The learning of global genetic regulatory networks from expression data is a severely under-constrained problem that is aided by reducing the dimensionality of the search space by means of clustering genes into putatively co-regulated groups, as opposed to those that are simply co-expressed. Be cause genes may be co-regulated only across a subset of all observed experimental conditions, biclustering (clustering of genes and conditions) is more appropriate than standard clustering. Co-regulated genes are also often functionally (physically, spatially, genetically, and/or evolutionarily) associated, and such a priori known or pre-computed associations can provide support for appropriately grouping genes. One important association is the presence of one or more common cis-regulatory motifs. In organisms where these motifs are not known, their de novo detection, integrated into the clustering algorithm, can help to guide the process towards more biologically parsimonious solutions.
We have developed an algorithm, cMonkey, that detects putative co-regulated gene groupings by integrating the biclustering of gene expression data and various functional associations with the de novo detection of sequence motifs.
We have applied this procedure to the archaeon Halobacterium NRC-1, as part of our efforts to decipher its regulatory network.
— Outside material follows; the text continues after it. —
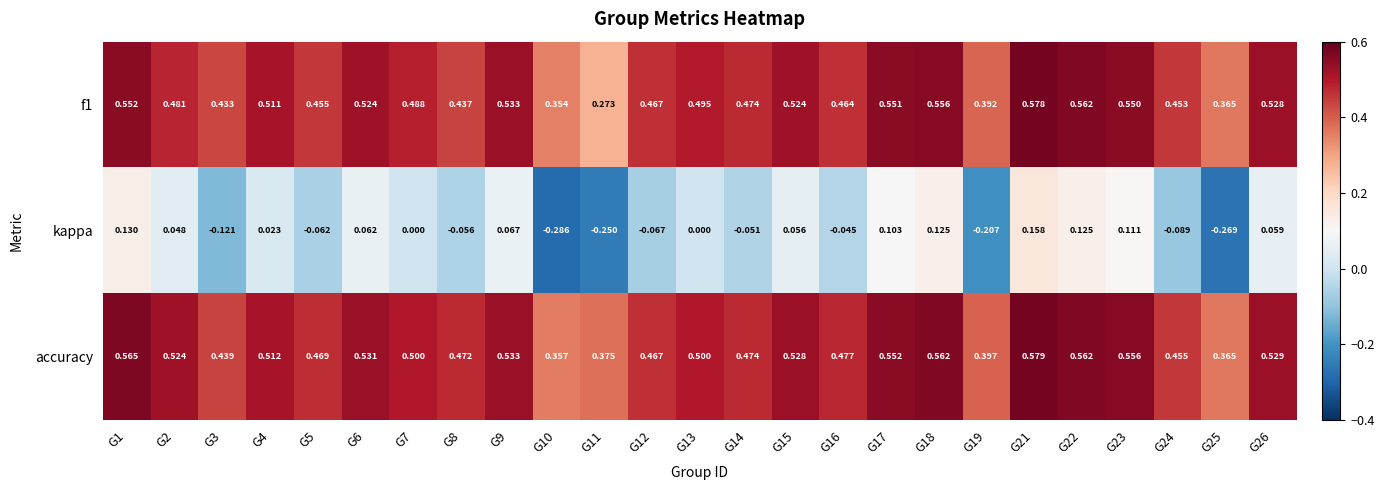

Which series changed the most between G5 and G6?

kappa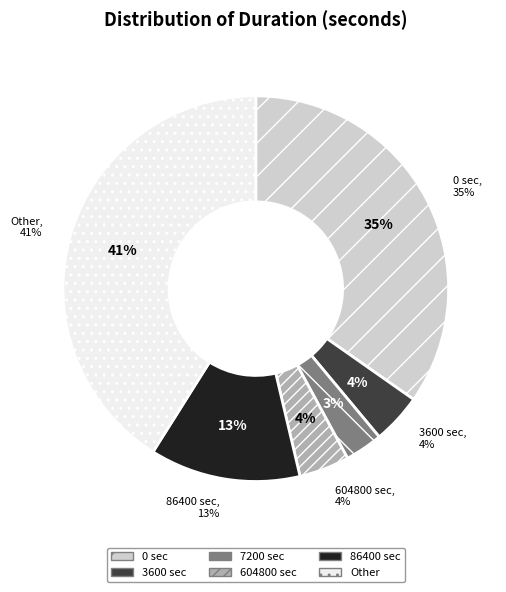

Does duration_7200 represent more than half of the total?

No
In addition, we used cMonkey on public data for three organisms in the other two domains of life: Helicobacter pylori, Saccharomyces cerevisiae, and Escherichia coli. The biclusters detected by cMonkey both recapitulated known biology and enabled novel predictions (some for Halobacterium were subsequently confirmed in the laboratory). For example, it identified the bacteriorhodopsin regulon, assigned additional genes to this regulon with apparently unrelated function, and detected its known promoter motif. We have performed a thorough comparison of cMonkey results against other clustering methods, and find that cMonkey biclusters are more parsimonious with all available evidence for co-regulation.
从表达数据中学习全局基因调控网络是一个严重缺乏约束的问题,通过将基因聚类到假定共同调控的组中(与仅仅是共同表达的组相对)来降低搜索空间的维度,有助于解决该问题。由于基因可能仅在所有观察到的实验条件的一个子集中受到共同调控,因此双聚类(基因和条件的聚类)比标准聚类更合适。共同调控的基因通常在功能上(物理、空间、遗传和/或进化方面)也相互关联,这种先验已知或预先计算的关联可以为适当地对基因进行分组提供支持。一个重要的关联是存在一个或多个共同的顺式调控基序。在这些基序未知的生物体中,将其从头检测整合到聚类算法中,可以帮助引导过程朝着更符合生物学简约性的解决方案发展。
我们开发了一种算法cMonkey,它通过整合基因表达数据的双聚类、各种功能关联以及序列基序的从头检测来检测假定的共同调控基因分组。
作为我们破译古菌嗜盐菌NRC - 1调控网络努力的一部分,我们将此程序应用于该古菌。此外,我们还将cMonkey应用于生命其他两个域中三种生物的公共数据:幽门螺杆菌、酿酒酵母和大肠杆菌。cMonkey检测到的双聚类既概括了已知生物学知识,又实现了新的预测(一些关于嗜盐菌的预测随后在实验室中得到证实)。例如,它识别出细菌视紫红质操纵子,为该操纵子分配了功能明显不相关的其他基因,并检测到其已知的启动子基序。我们将cMonkey的结果与其他聚类方法进行了全面比较,发现cMonkey双聚类在所有可用的共同调控证据方面更为简约。